Flood Routing Analysis to Maximize the Tank Water Storage in Kancheepuram District

Flood Routing Analysis to Maximize the Tank Water Storage in Kancheepuram District

Perumal Raja N

Department Of Civil Engineering

M.E (Environmental Engineering) Tagore Engineering College.Chennai-127.

Mr. L. Iyappan

Project Supervisor: Senior Assistant Professor

Department Of Civil Engineering Tagore Engineering College.Chennai-127.

Abstract:- The aim of the research is to analyses the flood routing analysis to maximize the tank water storage which means the tanks are over flooded due to heavy rain during the monsoon season. The over flooded waters are severely affected the usable land such as cultivated lands, Residential areas, Roadways, Railways etc., due to the improper pathways of flood routes. For this research, I have selected the place which is located in kancheepuram district. In that area flood routes are not properly maintained so that it affects the areas. The satellite imagery data has collected from kancheepuram district in order to take a survey on flood routing analysis. By using QGIS software in GIS and RS Techniques, the research will try to explore the proper flood routes without affecting the nearby areas.

Keywords: Flood Routes, GIS and RS Technique, Q GIS Software.

INTRODUCTION

Flooding is a substantial natural hazard and can have significant effects on the long term economic growth of a region. Reservoir is generally functioned as a storage. It is used for raising the water level. The reservoir has multipurpose functions such as for water supply, irrigation, hydroelectric power, flood control and fishery. we can imagine how important is the function of the reservoir for human life.

Material shown:
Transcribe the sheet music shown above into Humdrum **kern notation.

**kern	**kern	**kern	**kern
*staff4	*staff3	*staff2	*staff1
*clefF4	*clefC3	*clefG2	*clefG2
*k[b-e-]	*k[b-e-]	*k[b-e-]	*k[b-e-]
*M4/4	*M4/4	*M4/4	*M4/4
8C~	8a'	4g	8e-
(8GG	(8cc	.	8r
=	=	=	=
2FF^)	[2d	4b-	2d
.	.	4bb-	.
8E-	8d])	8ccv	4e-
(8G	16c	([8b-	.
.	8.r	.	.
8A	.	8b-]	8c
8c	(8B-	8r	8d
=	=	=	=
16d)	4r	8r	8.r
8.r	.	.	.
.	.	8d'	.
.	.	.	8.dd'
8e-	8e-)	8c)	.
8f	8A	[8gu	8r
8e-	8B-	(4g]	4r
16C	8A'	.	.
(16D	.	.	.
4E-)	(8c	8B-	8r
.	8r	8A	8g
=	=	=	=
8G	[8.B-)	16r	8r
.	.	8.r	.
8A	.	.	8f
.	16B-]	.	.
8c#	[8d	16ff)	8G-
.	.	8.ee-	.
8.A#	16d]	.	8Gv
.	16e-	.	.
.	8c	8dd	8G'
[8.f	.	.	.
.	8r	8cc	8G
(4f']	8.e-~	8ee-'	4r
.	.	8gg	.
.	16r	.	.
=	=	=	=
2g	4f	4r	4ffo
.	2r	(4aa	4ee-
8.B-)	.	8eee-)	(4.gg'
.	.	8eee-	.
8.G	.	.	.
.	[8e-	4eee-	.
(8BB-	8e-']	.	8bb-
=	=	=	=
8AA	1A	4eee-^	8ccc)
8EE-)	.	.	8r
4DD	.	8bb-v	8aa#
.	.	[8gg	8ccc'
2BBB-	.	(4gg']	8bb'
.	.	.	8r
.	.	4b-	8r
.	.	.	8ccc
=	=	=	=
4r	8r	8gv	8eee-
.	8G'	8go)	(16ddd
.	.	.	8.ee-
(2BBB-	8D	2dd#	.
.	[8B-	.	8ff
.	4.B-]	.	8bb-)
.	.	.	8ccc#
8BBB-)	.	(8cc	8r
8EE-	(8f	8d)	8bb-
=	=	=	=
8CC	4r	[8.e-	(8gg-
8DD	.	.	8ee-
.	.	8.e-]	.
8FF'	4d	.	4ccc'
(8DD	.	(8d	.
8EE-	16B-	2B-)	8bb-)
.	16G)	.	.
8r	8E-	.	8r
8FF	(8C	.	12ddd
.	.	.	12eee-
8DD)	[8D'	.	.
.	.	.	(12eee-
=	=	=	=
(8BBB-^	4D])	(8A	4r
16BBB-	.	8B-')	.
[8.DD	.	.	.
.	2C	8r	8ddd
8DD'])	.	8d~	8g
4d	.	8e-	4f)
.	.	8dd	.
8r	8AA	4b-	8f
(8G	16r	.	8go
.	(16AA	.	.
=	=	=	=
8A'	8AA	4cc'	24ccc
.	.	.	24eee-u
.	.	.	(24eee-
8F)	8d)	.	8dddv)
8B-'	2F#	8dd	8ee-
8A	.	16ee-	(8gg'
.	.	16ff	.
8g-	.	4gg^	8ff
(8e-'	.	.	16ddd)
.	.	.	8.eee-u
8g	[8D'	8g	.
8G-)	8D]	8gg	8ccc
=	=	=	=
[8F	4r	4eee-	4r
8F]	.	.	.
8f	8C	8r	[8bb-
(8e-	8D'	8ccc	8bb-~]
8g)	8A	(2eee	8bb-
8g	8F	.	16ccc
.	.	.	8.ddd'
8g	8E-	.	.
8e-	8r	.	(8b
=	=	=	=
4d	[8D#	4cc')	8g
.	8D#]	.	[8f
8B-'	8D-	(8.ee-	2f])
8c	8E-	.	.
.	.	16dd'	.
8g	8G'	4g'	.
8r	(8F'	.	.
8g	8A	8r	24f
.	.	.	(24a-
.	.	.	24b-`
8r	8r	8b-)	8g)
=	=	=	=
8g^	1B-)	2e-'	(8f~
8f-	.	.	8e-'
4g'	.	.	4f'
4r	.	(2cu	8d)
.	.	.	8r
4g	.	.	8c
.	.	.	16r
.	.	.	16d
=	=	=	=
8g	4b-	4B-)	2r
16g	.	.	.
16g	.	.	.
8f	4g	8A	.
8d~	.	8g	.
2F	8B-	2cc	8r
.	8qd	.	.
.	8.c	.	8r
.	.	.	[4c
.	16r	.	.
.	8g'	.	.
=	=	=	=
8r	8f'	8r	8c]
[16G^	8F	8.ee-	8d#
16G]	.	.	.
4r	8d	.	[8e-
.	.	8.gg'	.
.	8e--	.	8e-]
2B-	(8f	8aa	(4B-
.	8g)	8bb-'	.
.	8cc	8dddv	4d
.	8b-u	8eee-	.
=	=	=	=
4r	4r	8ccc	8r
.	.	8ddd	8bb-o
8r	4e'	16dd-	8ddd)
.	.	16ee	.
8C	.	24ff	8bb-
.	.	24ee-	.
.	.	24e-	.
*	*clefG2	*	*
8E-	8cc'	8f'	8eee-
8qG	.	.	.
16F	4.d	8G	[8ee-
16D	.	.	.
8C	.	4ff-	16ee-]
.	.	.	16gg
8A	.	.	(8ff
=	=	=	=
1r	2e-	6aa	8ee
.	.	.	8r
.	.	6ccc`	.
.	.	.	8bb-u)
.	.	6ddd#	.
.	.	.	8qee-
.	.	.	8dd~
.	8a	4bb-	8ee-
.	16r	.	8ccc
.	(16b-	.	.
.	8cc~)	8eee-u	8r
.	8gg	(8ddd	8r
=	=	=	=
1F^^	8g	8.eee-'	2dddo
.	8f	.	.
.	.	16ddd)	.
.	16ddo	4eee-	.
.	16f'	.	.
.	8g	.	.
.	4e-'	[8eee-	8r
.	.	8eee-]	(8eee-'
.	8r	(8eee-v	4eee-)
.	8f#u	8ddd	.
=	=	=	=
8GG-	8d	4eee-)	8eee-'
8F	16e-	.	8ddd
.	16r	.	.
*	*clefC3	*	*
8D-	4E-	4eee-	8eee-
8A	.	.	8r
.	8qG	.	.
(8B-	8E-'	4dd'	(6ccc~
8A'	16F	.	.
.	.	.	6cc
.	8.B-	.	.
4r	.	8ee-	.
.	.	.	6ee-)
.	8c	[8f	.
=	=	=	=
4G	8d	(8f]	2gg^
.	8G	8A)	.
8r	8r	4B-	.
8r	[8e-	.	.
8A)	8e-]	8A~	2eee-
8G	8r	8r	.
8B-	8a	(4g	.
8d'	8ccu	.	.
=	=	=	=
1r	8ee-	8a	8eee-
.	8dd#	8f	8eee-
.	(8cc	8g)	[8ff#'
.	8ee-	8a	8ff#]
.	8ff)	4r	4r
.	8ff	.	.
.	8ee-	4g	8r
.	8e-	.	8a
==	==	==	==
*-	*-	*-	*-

Exercises:
1. Translate this sentence from the flood routing paper into Spanish: "Flooding is a substantial natural hazard and can have significant effects on the long term economic growth of a region."
2. Reproduce everything in the flood routing paper from "M.E (Environmental Engineering)" down to "Engineering Tagore Engineering College.Chennai-127.", without any changes.
The records have nothing to do with what you are asked to do here.

Answers per task:
1. Las inundaciones son un peligro natural importante y pueden tener efectos significativos en el crecimiento económico a largo plazo de una región.

2.
M.E (Environmental Engineering) Tagore Engineering College.Chennai-127.

Mr. L. Iyappan

Project Supervisor: Senior Assistant Professor

Department Of Civil Engineering Tagore Engineering College.Chennai-127.